A door from the Bank of Okolona was made into pocket doors in the downstairs bathroom. The door handles came from the New York Plaza Hotel. An old bar door that was once part of the TKE building (Thomas, Kincannon & Elkin Drug Store) at 202 West Main St., is now part of the kitchen. The kitchen, by the way, was designed around a table and bench seats — a corner breakfast nook — Amanda found on Craigslist. The backsplash came from tin Jason found out in the pasture. The sliding barn door that opens into the game room was built by Jason out of wood from Vanelli’s on North Gloster Street that was destroyed by a tornado in 2014. The game room walls are old floorboards, and a restored vintage pinball machine graces one corner.

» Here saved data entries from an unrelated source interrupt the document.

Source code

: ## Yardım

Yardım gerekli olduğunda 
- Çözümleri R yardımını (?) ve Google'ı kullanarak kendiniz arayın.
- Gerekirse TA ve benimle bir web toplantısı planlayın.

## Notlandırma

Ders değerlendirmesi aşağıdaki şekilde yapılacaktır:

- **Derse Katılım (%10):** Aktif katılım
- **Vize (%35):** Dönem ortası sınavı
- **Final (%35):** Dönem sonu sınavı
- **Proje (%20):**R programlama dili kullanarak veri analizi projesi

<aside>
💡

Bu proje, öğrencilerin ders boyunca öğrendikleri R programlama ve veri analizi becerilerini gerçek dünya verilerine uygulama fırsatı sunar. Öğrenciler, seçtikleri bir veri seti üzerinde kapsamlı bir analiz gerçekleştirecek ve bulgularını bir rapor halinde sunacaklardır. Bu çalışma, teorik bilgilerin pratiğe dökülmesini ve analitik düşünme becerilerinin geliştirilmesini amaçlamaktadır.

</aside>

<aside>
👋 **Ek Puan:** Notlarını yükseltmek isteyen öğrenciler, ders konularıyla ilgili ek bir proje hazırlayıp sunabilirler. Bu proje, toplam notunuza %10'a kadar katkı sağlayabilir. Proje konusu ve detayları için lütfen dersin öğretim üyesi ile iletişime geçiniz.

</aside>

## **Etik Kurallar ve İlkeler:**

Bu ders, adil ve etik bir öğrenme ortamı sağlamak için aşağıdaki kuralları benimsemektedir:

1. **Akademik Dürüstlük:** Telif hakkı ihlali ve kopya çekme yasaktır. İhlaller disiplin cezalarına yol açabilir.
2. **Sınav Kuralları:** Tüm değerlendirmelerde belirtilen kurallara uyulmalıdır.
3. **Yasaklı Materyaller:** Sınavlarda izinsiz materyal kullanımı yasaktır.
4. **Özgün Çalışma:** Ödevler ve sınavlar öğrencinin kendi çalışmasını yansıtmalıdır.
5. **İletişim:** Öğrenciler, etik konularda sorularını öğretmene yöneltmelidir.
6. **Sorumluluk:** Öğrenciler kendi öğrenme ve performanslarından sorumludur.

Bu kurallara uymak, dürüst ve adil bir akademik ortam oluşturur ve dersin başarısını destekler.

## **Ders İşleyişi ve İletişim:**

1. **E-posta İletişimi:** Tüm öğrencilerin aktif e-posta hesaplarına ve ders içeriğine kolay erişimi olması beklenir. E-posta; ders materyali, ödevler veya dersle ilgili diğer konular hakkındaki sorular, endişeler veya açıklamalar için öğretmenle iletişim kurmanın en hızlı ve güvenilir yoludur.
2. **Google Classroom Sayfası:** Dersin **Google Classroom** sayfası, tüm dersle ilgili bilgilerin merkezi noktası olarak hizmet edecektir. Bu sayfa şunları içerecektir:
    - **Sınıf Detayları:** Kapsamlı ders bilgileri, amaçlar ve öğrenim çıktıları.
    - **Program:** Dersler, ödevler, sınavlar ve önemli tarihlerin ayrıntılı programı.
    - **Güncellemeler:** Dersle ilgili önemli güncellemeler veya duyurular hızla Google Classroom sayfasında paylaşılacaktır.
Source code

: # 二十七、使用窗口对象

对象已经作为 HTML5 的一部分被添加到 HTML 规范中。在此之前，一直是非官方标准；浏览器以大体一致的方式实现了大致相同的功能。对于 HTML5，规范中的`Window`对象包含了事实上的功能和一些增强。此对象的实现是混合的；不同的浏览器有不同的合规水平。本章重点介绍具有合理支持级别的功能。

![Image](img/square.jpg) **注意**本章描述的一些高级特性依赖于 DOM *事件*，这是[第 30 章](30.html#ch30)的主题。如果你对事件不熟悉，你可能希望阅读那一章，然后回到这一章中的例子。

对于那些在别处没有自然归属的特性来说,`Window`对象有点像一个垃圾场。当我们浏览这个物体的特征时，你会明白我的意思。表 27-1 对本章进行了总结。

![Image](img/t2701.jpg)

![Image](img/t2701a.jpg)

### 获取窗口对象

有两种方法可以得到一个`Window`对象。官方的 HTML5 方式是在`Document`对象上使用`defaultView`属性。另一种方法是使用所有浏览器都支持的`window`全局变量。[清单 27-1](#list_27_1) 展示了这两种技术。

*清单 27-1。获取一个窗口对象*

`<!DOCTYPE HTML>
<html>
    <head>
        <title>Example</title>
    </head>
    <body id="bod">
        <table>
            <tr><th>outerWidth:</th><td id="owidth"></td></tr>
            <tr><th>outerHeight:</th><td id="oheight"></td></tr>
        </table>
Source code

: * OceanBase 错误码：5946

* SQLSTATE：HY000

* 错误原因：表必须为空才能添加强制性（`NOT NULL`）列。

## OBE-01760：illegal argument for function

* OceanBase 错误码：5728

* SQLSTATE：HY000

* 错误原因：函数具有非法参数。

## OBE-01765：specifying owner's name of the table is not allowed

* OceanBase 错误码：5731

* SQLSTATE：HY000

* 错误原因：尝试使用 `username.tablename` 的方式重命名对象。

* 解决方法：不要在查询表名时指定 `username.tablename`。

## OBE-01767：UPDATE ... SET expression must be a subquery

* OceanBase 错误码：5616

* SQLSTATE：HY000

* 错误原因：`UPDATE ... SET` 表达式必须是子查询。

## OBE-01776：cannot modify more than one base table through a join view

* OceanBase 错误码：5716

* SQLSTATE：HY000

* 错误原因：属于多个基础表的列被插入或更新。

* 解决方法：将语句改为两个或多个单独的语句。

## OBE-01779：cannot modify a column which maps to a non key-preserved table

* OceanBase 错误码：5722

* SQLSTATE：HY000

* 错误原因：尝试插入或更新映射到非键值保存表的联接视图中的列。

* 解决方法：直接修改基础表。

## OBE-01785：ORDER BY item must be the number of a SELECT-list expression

“A whole lot of Tupelo history was forced into this house,” Jason said.

As the tour continues, it’s clear that it all fits — every piece of history that means something to the Haydens — as if it is exactly where it was meant to be.

“I feel like anytime someone comes over for the first time, it’s like I’m trying to explain and introduce who I am through my house and my collection of treasures,” Amanda said. “It’s kind of a weird and vulnerable experience. But our hands were in everything. This house is so custom, it’s just how we envisioned it.”